Apply what you read:
**1.** From the forum thread about Opstrace and Cortex, copy word for word everything from "As a heads up, I" down to "Naming is hard.".
**2.** Quote from the records everything from the line containing "126: (484, 108)" down to the line containing "171: (1259, 315)", with both of those lines included.

Passage provided:
○ ○ ○ ○
However, Cortex is a serious service to run and if you were to DIY it would require operations work that you currently don’t have with Wavefront. This is the problem we’re trying to solve—making these great OSS solutions easier to use for people like you.

Opstrace is made to be exposed on the internet (which is optional of course), so you can easily run it in an isolated account to keep it safe from all other operations. And in fact, this is the configuration we recommend for production use.

Regarding “100s of AWS accounts and 10s of payers”... does that include any form of multi-tenant isolation? We support multi-tenancy out of the box to enable controlling rate limits and authorization limits for different groups. We’d need to talk in more detail about that. If you’d like to do that privately, please shoot me at chris@opstrace.com. We’re of course happy to continue the discussion here with you as well.

mh- · on Feb 2, 2021

As a heads up, I think you meant to link https://cortexmetrics.io/

jgehrcke · on Feb 2, 2021

Thanks for the correction! You linked to the right Cortex, not to be confused with https://github.com/TheHive-Project/Cortex, haha. https://github.com/cortexproject/cortex is what we talk about. Naming is hard.
○ ○ ○ ○
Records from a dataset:
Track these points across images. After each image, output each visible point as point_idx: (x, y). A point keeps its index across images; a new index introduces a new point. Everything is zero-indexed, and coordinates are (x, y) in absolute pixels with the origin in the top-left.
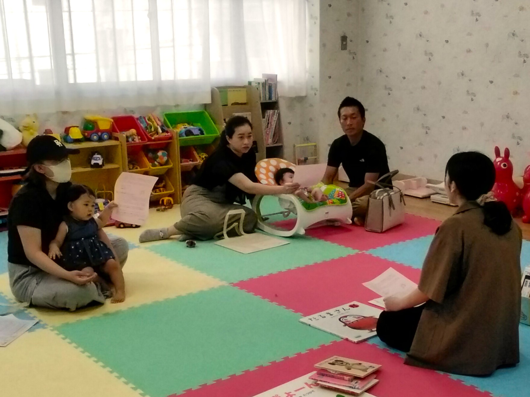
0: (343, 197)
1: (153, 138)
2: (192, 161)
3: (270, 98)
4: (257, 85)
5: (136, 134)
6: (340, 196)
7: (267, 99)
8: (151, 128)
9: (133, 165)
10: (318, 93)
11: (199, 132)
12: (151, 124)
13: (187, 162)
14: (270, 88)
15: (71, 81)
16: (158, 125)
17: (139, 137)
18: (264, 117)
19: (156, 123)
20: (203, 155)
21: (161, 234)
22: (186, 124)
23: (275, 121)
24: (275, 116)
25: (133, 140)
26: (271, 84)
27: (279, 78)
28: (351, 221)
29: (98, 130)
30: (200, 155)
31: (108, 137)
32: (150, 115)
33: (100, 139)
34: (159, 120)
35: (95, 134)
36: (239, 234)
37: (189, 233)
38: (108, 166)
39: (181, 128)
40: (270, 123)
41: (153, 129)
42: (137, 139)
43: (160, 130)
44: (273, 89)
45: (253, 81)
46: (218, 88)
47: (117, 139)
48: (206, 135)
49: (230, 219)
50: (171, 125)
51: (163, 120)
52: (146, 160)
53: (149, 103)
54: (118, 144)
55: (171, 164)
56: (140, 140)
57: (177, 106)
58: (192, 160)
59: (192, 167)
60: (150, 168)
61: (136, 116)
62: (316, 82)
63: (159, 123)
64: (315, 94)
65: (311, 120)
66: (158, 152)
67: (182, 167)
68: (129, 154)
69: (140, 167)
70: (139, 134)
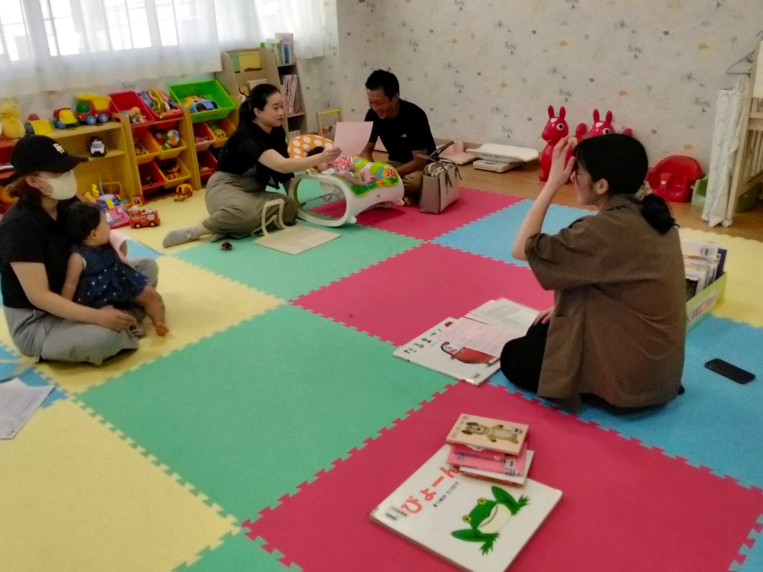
0: (393, 176)
1: (161, 117)
2: (208, 139)
3: (287, 61)
4: (271, 46)
5: (140, 113)
6: (390, 174)
7: (284, 62)
8: (157, 104)
9: (140, 148)
10: (337, 53)
11: (211, 106)
12: (156, 99)
13: (203, 141)
14: (286, 50)
15: (53, 53)
16: (164, 100)
17: (144, 116)
18: (282, 84)
19: (162, 99)
20: (219, 132)
21: (189, 236)
22: (195, 97)
23: (294, 87)
24: (294, 82)
25: (138, 120)
26: (287, 45)
27: (295, 37)
28: (403, 202)
29: (94, 112)
30: (216, 132)
31: (108, 119)
32: (153, 89)
33: (98, 122)
34: (165, 94)
35: (91, 116)
36: (278, 227)
37: (222, 232)
38: (111, 154)
39: (191, 102)
40: (289, 90)
41: (159, 106)
42: (142, 120)
43: (168, 107)
44: (290, 50)
45: (266, 43)
46: (229, 52)
47: (118, 120)
48: (220, 109)
49: (267, 212)
50: (179, 98)
51: (169, 95)
52: (154, 142)
53: (151, 75)
54: (120, 126)
55: (184, 146)
56: (146, 120)
57: (183, 76)
58: (206, 138)
59: (208, 146)
60: (161, 152)
61: (137, 91)
62: (335, 39)
63: (166, 99)
64: (335, 54)
65: (331, 83)
66: (168, 132)
67: (198, 148)
68: (134, 136)
69: (148, 151)
70: (143, 112)
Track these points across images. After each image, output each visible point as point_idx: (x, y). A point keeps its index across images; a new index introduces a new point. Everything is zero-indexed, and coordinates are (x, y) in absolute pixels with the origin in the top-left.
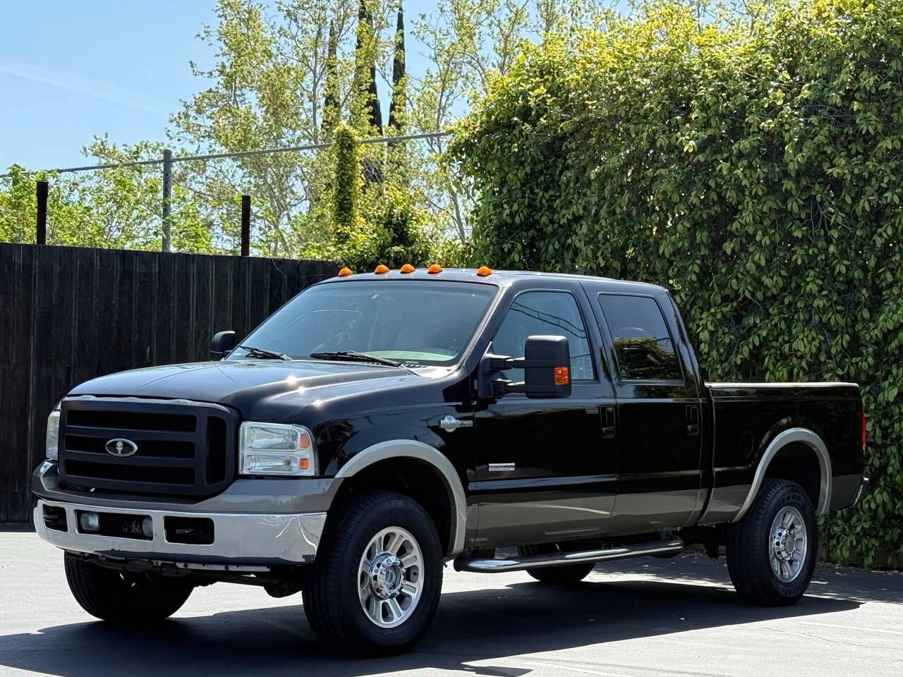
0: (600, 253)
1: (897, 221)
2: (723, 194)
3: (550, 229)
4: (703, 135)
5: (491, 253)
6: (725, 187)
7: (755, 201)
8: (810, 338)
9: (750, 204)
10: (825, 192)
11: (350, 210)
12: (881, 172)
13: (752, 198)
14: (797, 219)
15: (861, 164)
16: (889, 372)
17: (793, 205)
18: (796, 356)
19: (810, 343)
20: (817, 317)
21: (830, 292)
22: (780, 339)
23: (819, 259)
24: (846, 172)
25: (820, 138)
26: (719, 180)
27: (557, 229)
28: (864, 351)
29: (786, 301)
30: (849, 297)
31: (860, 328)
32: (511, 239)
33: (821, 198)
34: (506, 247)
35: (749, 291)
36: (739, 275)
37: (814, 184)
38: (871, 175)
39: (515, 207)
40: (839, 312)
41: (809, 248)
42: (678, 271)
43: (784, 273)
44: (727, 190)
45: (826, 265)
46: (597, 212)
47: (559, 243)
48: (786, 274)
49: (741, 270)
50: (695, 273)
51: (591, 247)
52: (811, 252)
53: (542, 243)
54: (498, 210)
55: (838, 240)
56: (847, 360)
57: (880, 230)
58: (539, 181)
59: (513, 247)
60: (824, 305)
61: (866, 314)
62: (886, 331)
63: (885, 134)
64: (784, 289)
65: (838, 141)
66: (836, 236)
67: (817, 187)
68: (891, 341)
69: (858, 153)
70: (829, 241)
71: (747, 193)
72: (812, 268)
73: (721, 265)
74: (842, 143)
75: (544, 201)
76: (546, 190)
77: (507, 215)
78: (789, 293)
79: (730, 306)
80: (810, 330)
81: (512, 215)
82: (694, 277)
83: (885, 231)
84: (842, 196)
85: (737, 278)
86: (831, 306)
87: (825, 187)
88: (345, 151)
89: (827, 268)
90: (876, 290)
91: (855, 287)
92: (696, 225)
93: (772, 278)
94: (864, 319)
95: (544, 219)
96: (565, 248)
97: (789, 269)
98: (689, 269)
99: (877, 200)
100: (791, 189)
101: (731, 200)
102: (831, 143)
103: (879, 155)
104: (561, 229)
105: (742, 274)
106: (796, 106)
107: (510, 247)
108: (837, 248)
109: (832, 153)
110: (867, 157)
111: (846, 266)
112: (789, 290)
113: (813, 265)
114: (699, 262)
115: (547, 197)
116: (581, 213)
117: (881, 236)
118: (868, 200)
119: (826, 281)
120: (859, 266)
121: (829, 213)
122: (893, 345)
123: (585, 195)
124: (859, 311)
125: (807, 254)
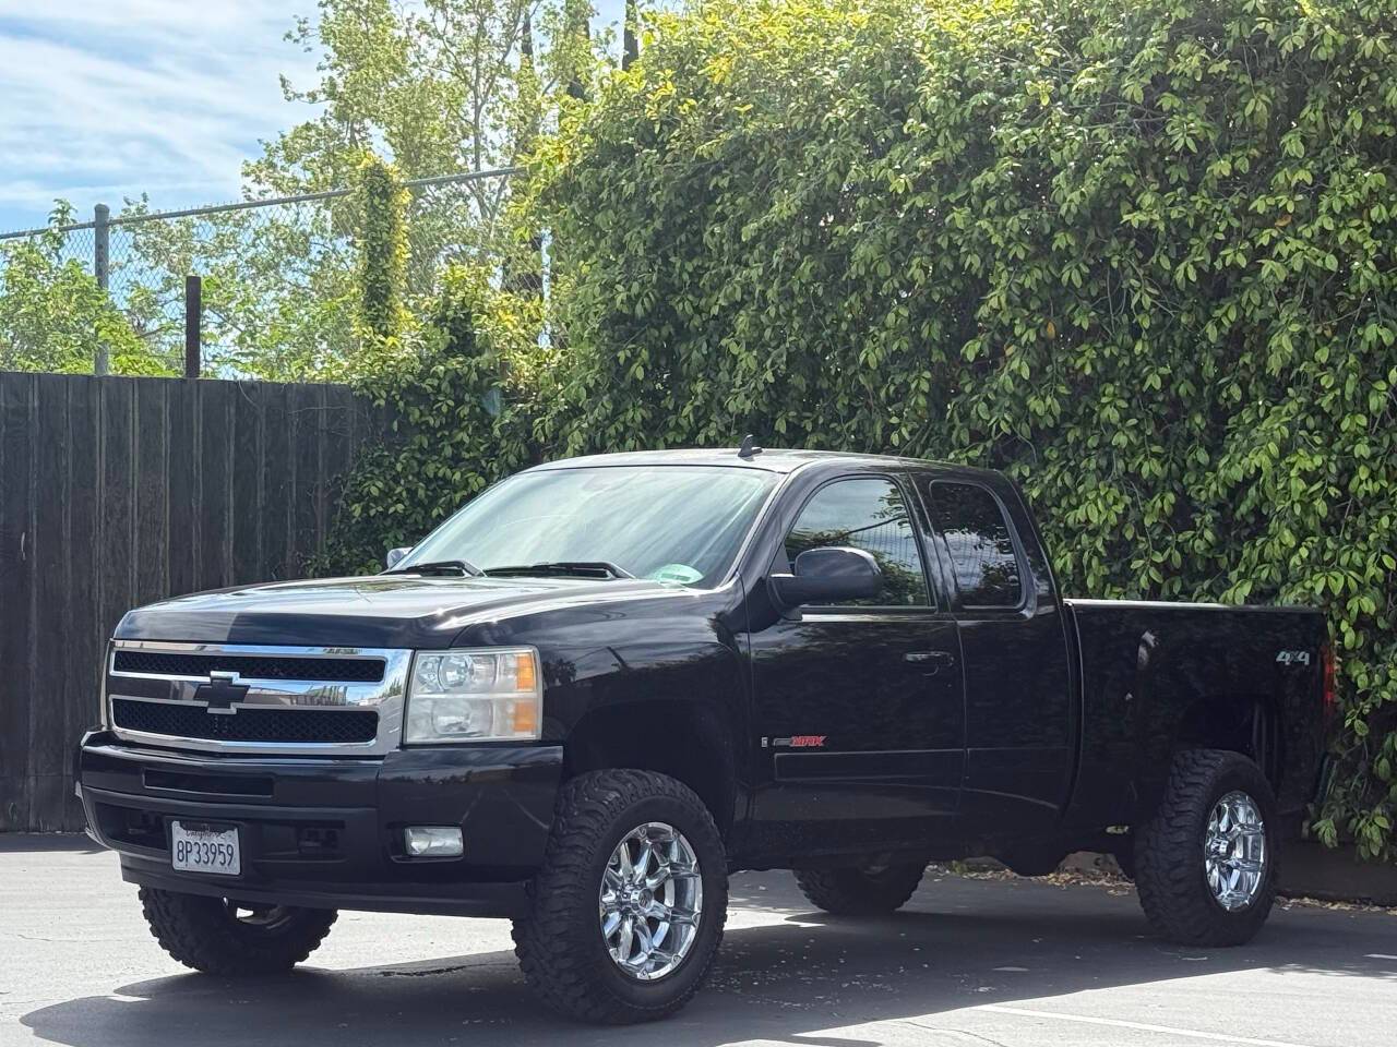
0: (769, 363)
1: (1244, 299)
2: (961, 262)
3: (697, 321)
4: (925, 162)
5: (597, 367)
6: (963, 249)
7: (1011, 269)
8: (1110, 500)
9: (1005, 275)
10: (1128, 252)
12: (1216, 215)
13: (1007, 265)
14: (1085, 299)
15: (1182, 202)
16: (1239, 555)
17: (1071, 275)
18: (1088, 533)
19: (1108, 507)
20: (1120, 464)
21: (1141, 420)
22: (1064, 503)
23: (1120, 364)
24: (1157, 217)
25: (1113, 159)
26: (955, 237)
27: (706, 322)
28: (1198, 521)
29: (1071, 438)
30: (1176, 428)
31: (1192, 480)
32: (633, 343)
33: (1120, 262)
34: (623, 355)
35: (1007, 422)
36: (991, 396)
37: (1108, 238)
38: (1199, 219)
39: (636, 288)
40: (1156, 455)
41: (1104, 347)
42: (896, 391)
43: (1063, 390)
44: (967, 253)
45: (1134, 376)
46: (763, 293)
47: (709, 345)
48: (1066, 392)
49: (995, 386)
50: (923, 393)
51: (755, 352)
52: (1107, 352)
53: (683, 348)
54: (608, 295)
55: (1152, 330)
56: (1170, 538)
57: (1218, 313)
58: (678, 243)
59: (635, 355)
60: (1131, 443)
61: (1203, 457)
62: (1232, 485)
63: (1223, 150)
64: (1066, 416)
65: (1148, 164)
66: (1146, 324)
67: (1114, 243)
68: (1241, 501)
69: (1180, 182)
70: (1136, 332)
71: (1000, 256)
72: (1112, 382)
73: (966, 378)
74: (1154, 166)
75: (686, 277)
76: (690, 256)
77: (622, 302)
78: (1078, 424)
79: (981, 448)
80: (1110, 486)
81: (631, 301)
82: (922, 401)
83: (1226, 314)
84: (1154, 258)
85: (986, 400)
86: (1142, 445)
87: (1127, 243)
88: (376, 201)
89: (1134, 381)
91: (1185, 410)
92: (923, 312)
93: (1043, 399)
94: (1198, 465)
95: (684, 307)
96: (722, 352)
97: (1072, 384)
98: (913, 386)
99: (1209, 262)
100: (1069, 246)
101: (974, 270)
102: (1134, 169)
103: (1213, 185)
104: (712, 322)
105: (996, 392)
106: (1076, 104)
107: (629, 355)
108: (1151, 346)
109: (1134, 186)
110: (1193, 188)
111: (1162, 376)
112: (1076, 419)
113: (1110, 376)
114: (927, 374)
115: (690, 270)
116: (738, 296)
117: (1219, 324)
118: (1193, 263)
119: (1134, 402)
120: (1187, 376)
121: (1132, 287)
122: (1243, 509)
123: (747, 265)
124: (1190, 452)
125: (1101, 356)
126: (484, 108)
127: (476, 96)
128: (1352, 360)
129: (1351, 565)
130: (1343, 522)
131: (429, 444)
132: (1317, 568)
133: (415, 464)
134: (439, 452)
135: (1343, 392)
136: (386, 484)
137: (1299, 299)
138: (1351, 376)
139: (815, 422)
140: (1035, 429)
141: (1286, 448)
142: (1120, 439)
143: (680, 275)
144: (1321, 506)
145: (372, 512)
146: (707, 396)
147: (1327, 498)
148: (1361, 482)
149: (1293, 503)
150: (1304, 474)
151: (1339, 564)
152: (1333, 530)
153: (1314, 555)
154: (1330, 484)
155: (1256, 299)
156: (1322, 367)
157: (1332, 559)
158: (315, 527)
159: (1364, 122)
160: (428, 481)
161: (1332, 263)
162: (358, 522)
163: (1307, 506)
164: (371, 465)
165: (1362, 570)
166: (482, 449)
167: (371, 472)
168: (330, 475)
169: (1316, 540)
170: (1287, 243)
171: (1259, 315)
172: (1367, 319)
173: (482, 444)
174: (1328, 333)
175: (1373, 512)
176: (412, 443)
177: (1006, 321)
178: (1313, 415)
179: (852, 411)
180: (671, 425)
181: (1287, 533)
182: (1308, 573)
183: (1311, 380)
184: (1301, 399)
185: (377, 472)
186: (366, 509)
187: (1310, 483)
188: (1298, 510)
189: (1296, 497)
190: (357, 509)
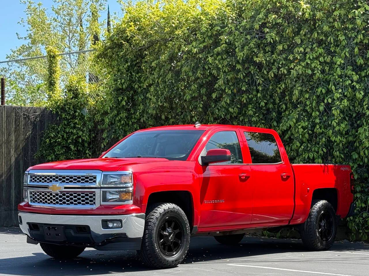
0: (159, 100)
1: (286, 82)
2: (211, 72)
3: (139, 90)
4: (202, 46)
5: (113, 102)
6: (212, 69)
7: (225, 74)
10: (255, 69)
11: (54, 85)
12: (279, 59)
13: (223, 73)
14: (244, 82)
15: (270, 56)
17: (241, 76)
21: (259, 114)
23: (253, 100)
24: (263, 60)
25: (252, 45)
26: (210, 66)
27: (143, 90)
29: (241, 119)
30: (268, 116)
32: (122, 95)
33: (253, 72)
34: (120, 99)
35: (223, 115)
36: (219, 108)
37: (250, 66)
38: (274, 61)
39: (123, 81)
40: (263, 123)
42: (194, 107)
43: (239, 106)
44: (213, 70)
45: (257, 103)
46: (158, 81)
47: (143, 96)
49: (220, 105)
50: (201, 107)
51: (156, 97)
52: (250, 96)
53: (136, 97)
54: (116, 83)
55: (262, 90)
57: (279, 86)
58: (135, 69)
59: (123, 99)
60: (257, 120)
61: (275, 124)
62: (283, 131)
63: (280, 42)
64: (239, 113)
65: (260, 47)
66: (261, 89)
67: (252, 67)
68: (286, 135)
69: (269, 51)
70: (258, 91)
71: (221, 71)
72: (251, 104)
73: (212, 104)
74: (262, 47)
75: (136, 78)
76: (138, 73)
77: (119, 85)
78: (242, 115)
79: (216, 122)
81: (122, 84)
82: (201, 110)
83: (281, 86)
84: (262, 71)
85: (218, 109)
86: (259, 121)
87: (255, 67)
88: (52, 59)
89: (257, 104)
90: (279, 113)
91: (271, 112)
92: (201, 86)
93: (233, 109)
94: (274, 126)
95: (136, 86)
96: (146, 98)
97: (241, 105)
98: (198, 106)
99: (277, 72)
100: (240, 68)
101: (214, 74)
102: (257, 47)
103: (278, 52)
104: (144, 90)
105: (220, 107)
106: (241, 31)
107: (121, 98)
108: (261, 95)
109: (257, 52)
110: (273, 53)
111: (265, 103)
112: (242, 114)
113: (251, 103)
114: (202, 102)
115: (138, 77)
116: (151, 82)
117: (280, 88)
118: (273, 72)
119: (257, 110)
120: (271, 103)
121: (257, 78)
122: (286, 137)
123: (153, 74)
124: (272, 123)
125: (248, 97)
126: (71, 41)
127: (69, 38)
128: (314, 97)
129: (315, 151)
130: (312, 140)
131: (67, 123)
132: (306, 152)
133: (63, 128)
134: (69, 125)
135: (312, 106)
136: (55, 134)
137: (301, 81)
138: (314, 101)
139: (172, 116)
140: (231, 117)
141: (298, 120)
142: (254, 119)
143: (135, 78)
144: (307, 136)
145: (52, 142)
146: (143, 110)
147: (309, 133)
148: (317, 129)
149: (300, 135)
150: (302, 127)
151: (312, 151)
152: (310, 142)
153: (305, 148)
154: (309, 130)
155: (289, 82)
156: (307, 99)
157: (310, 149)
158: (36, 145)
159: (318, 35)
160: (67, 133)
161: (310, 72)
162: (48, 144)
163: (303, 136)
164: (51, 129)
165: (318, 152)
166: (81, 124)
167: (52, 131)
168: (40, 131)
169: (306, 144)
170: (297, 66)
171: (290, 86)
172: (318, 86)
173: (81, 123)
174: (308, 90)
175: (320, 137)
176: (62, 123)
177: (223, 88)
178: (305, 112)
179: (182, 113)
180: (133, 117)
181: (298, 142)
182: (304, 153)
183: (304, 102)
184: (301, 108)
185: (53, 131)
186: (50, 140)
187: (304, 130)
188: (301, 136)
189: (300, 133)
190: (48, 140)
○ ○ ○ ○
Solutions per task:
**1.**
As a heads up, I think you meant to link https://cortexmetrics.io/

jgehrcke · on Feb 2, 2021

Thanks for the correction! You linked to the right Cortex, not to be confused with https://github.com/TheHive-Project/Cortex, haha. https://github.com/cortexproject/cortex is what we talk about. Naming is hard.

**2.**
126: (484, 108)
127: (476, 96)
128: (1352, 360)
129: (1351, 565)
130: (1343, 522)
131: (429, 444)
132: (1317, 568)
133: (415, 464)
134: (439, 452)
135: (1343, 392)
136: (386, 484)
137: (1299, 299)
138: (1351, 376)
139: (815, 422)
140: (1035, 429)
141: (1286, 448)
142: (1120, 439)
143: (680, 275)
144: (1321, 506)
145: (372, 512)
146: (707, 396)
147: (1327, 498)
148: (1361, 482)
149: (1293, 503)
150: (1304, 474)
151: (1339, 564)
152: (1333, 530)
153: (1314, 555)
154: (1330, 484)
155: (1256, 299)
156: (1322, 367)
157: (1332, 559)
158: (315, 527)
159: (1364, 122)
160: (428, 481)
161: (1332, 263)
162: (358, 522)
163: (1307, 506)
164: (371, 465)
165: (1362, 570)
166: (482, 449)
167: (371, 472)
168: (330, 475)
169: (1316, 540)
170: (1287, 243)
171: (1259, 315)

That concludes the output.